Exercise prompt: Go through the entries and copy every line that has the string "none" in it.

Available records:
*****

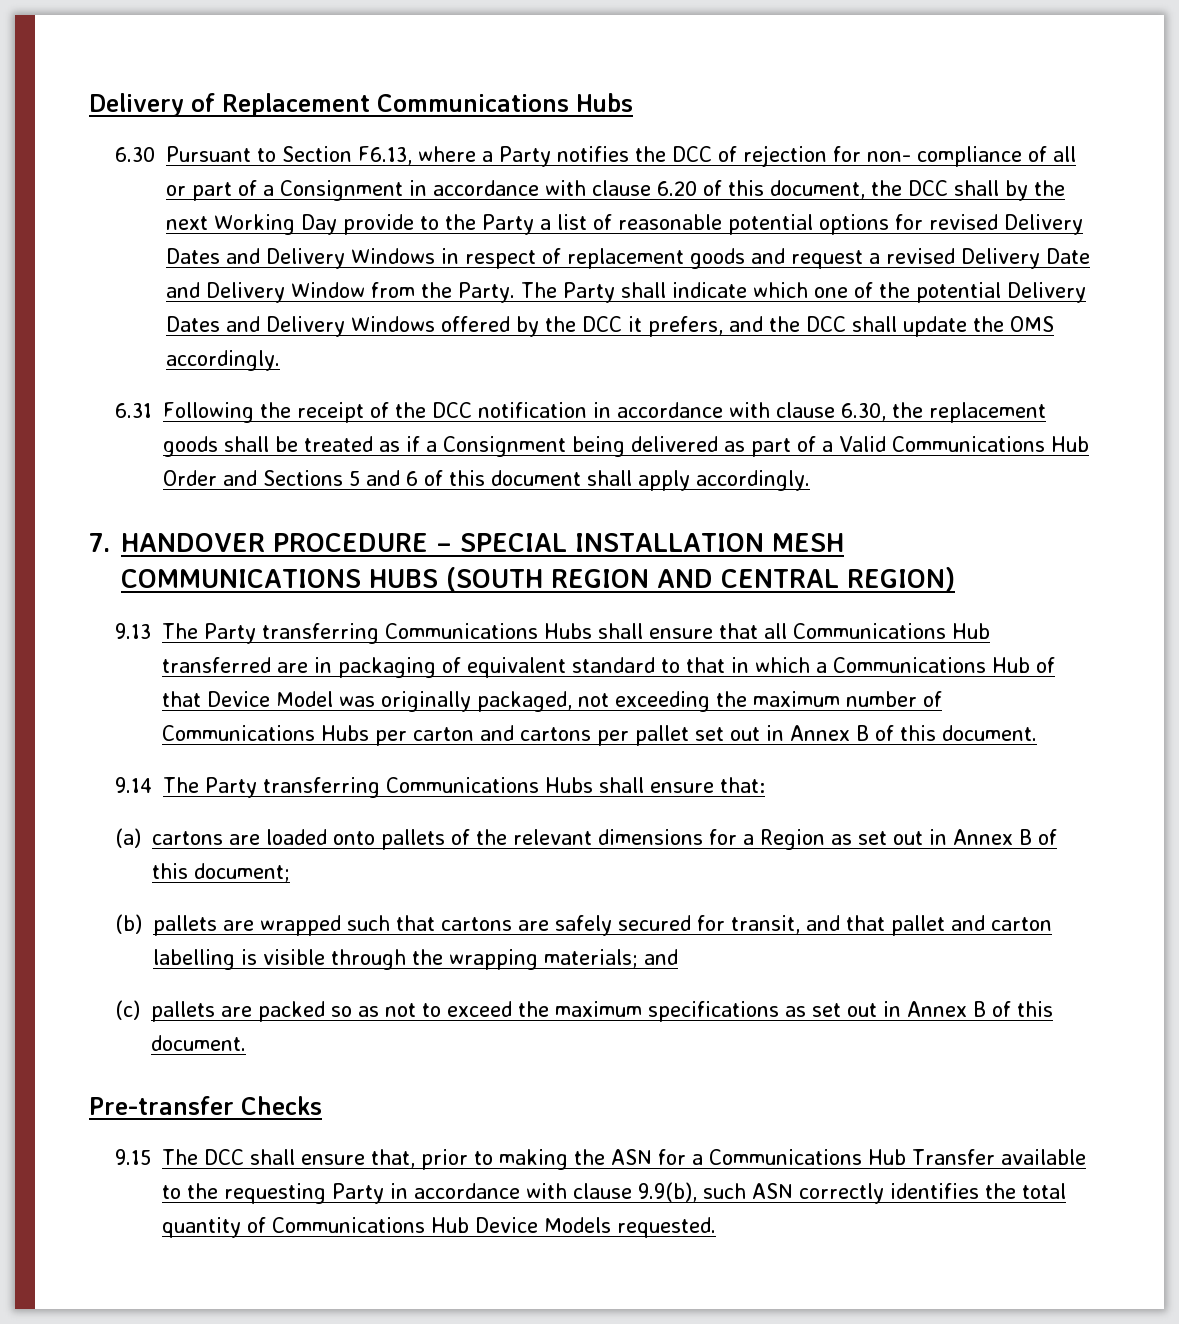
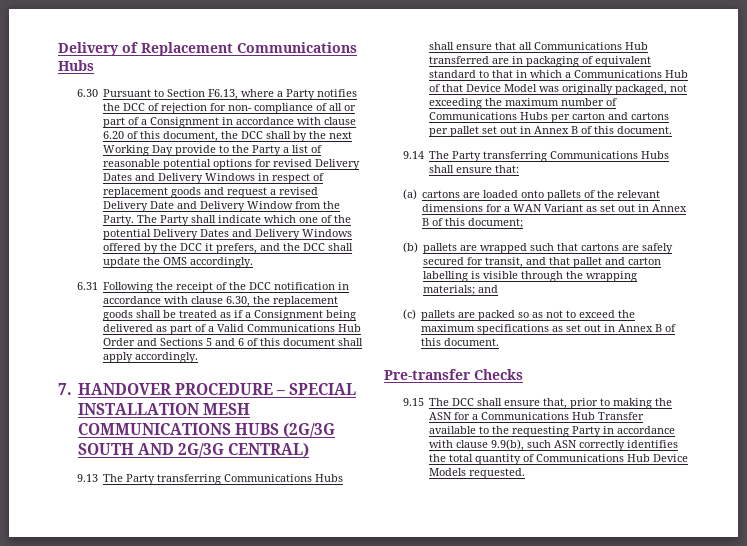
[445,567,955,592] (SOUTH REGION AND CENTRAL REGION) -> [282,423,335,438] [77,443,310,458] (2G/3G SOUTH AND 2G/3G CENTRAL)
[759,829,825,850] Region -> [513,204,584,212] WAN Variant

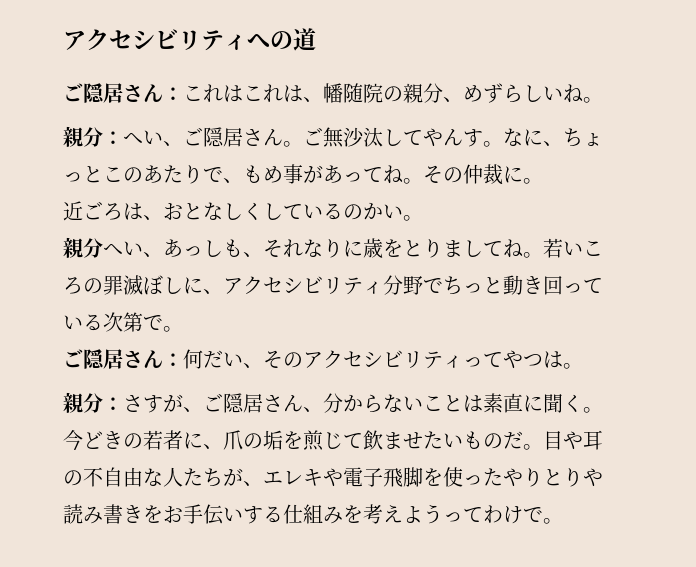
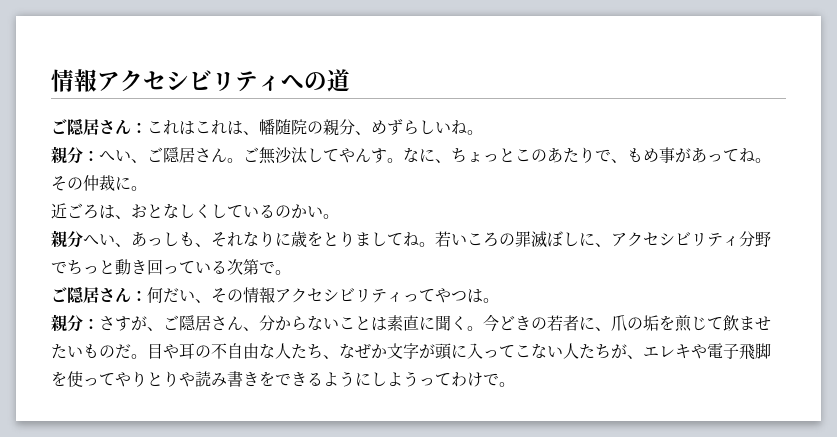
(63, 40) none -> [51,69,97,92] 情報
(303, 360) none -> [243,287,275,303] 情報
(223, 477) none -> [323,343,611,360] 、なぜか文字が頭に入ってこない人たち
[483,468,503,486] た -> [99,373,115,386] て
[163,504,403,525] お手伝いする仕組みを考え -> [275,371,387,387] できるようにし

*****

Task output:
(63, 40) none -> [51,69,97,92] 情報
(303, 360) none -> [243,287,275,303] 情報
(223, 477) none -> [323,343,611,360] 、なぜか文字が頭に入ってこない人たち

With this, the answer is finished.